I answered that I had put it in the pile with everyone else's projects, and that if it were missing, so be it. I looked at her with 10 months of weariness behind me and said "none of it matters, does it? I won't be coming back, and high school is a completely different story."  I was more upset that my work was gone than I was about the bad grade.

No, it was not a good year, and I thought I had forgotten much of it. I'm 47, and to look back at my 13 year old self and see how much she was hurting is painful. I was lonely and had no one to help me through. My Father was far away, my Mother was wrapped up in her own problems, and we were isolated. The one place that should have been somewhat of a haven was instead a place of misery. It was a place where one bully, whose name I don't remember, ruled the 8th grade. It was where the few of us who were different, just by virtue of not having attended that school for our entire educational career, were tortured. I can't say I was entirely surprised when I found out that one of those classmates committed suicide after graduation.

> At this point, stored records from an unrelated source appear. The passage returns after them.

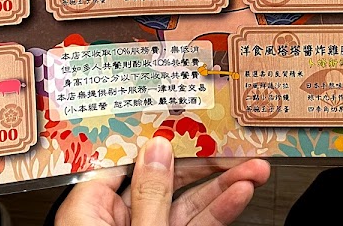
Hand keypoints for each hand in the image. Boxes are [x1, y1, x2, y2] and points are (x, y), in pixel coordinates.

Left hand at [54, 136, 269, 225]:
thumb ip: (148, 196)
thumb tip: (157, 150)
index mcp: (88, 212)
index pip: (123, 162)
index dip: (158, 142)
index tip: (188, 125)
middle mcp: (114, 224)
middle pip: (161, 182)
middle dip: (204, 167)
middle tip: (236, 151)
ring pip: (184, 208)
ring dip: (221, 190)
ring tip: (254, 171)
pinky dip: (216, 214)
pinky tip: (239, 197)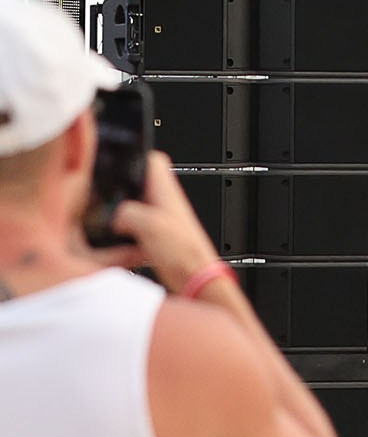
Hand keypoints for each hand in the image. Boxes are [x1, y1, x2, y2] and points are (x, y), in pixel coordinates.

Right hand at [101, 153, 220, 285]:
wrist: (195, 281)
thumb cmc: (185, 254)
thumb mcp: (149, 226)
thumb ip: (126, 212)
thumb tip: (112, 213)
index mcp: (167, 192)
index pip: (154, 160)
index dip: (136, 155)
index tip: (118, 158)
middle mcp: (164, 203)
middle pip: (138, 184)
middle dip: (120, 188)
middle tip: (104, 193)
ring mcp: (159, 220)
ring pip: (132, 207)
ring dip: (119, 212)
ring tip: (106, 219)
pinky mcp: (154, 237)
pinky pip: (132, 227)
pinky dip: (121, 231)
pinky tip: (114, 241)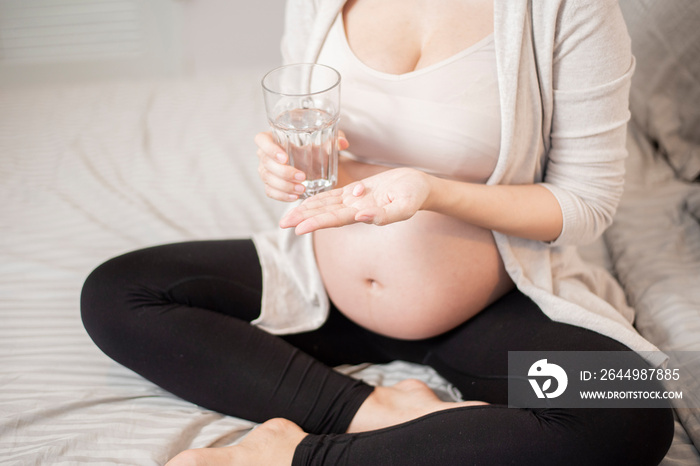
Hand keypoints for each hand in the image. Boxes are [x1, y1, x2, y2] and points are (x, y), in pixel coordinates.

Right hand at [255, 131, 348, 201]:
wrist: (316, 159)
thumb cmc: (316, 145)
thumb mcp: (325, 140)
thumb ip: (334, 139)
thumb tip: (343, 143)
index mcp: (274, 137)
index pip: (261, 140)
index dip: (269, 149)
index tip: (285, 157)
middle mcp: (266, 154)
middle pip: (265, 163)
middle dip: (283, 172)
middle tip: (302, 177)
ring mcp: (266, 170)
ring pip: (267, 179)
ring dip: (284, 186)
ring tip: (302, 189)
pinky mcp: (271, 184)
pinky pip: (270, 191)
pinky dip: (281, 196)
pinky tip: (294, 197)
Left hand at [280, 167, 432, 234]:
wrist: (420, 186)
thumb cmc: (415, 195)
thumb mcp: (405, 205)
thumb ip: (386, 215)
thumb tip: (362, 217)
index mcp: (365, 214)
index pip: (336, 219)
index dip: (316, 223)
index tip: (298, 228)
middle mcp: (355, 210)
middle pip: (325, 215)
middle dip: (303, 219)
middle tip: (282, 224)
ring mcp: (354, 202)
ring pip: (325, 206)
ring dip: (305, 210)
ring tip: (286, 217)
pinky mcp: (355, 193)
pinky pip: (332, 196)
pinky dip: (317, 199)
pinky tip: (303, 201)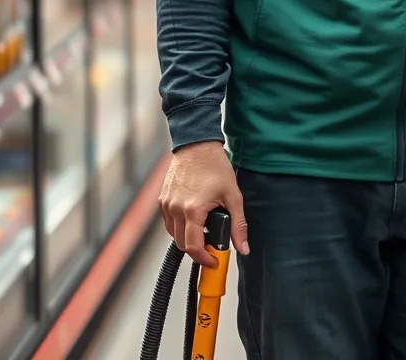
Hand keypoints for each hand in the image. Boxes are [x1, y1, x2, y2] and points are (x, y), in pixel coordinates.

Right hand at [159, 141, 249, 267]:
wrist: (197, 144)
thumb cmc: (215, 166)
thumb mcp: (233, 195)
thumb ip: (238, 224)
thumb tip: (243, 247)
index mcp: (192, 210)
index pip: (194, 247)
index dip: (205, 259)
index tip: (214, 261)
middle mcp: (175, 209)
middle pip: (182, 245)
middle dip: (197, 250)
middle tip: (212, 246)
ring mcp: (166, 205)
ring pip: (174, 235)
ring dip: (187, 239)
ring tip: (204, 231)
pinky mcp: (163, 200)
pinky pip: (168, 223)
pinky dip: (179, 227)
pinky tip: (193, 220)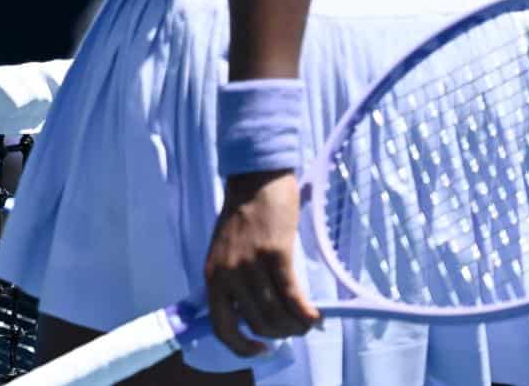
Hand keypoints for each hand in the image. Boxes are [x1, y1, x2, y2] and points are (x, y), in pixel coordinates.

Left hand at [203, 170, 321, 357]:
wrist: (255, 178)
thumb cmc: (242, 214)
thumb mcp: (224, 253)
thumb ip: (232, 283)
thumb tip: (251, 316)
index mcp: (212, 275)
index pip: (221, 327)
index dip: (242, 347)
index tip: (261, 349)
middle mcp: (228, 274)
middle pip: (257, 324)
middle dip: (279, 333)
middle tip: (294, 327)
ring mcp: (251, 264)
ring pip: (276, 314)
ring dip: (295, 325)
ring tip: (307, 322)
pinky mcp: (275, 253)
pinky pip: (293, 296)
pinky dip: (306, 312)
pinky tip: (316, 315)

My parents offered to send me to Catholic High School, which would have meant yet another transfer to yet another town, but I declined. I figured I could make do with the local public school. I look back at high school with mixed feelings. There was much I didn't like, but I did make a life for myself. I learned skills that I took with me and still use to this day. I made friends, graduated, moved away. While I can take it or leave it in my memories, it never had the evil, insidious feeling that the 8th grade class had.

Had it been my Brooklyn Catholic School asking me to join their alumni network, I might have. I list them on Classmates and I rarely look in on an alumni group on Facebook. I may have some philosophical differences with the Catholic Church but I do value my early education and the sense of community that it brought me.  

Maybe it's best if I pretend the other school never existed.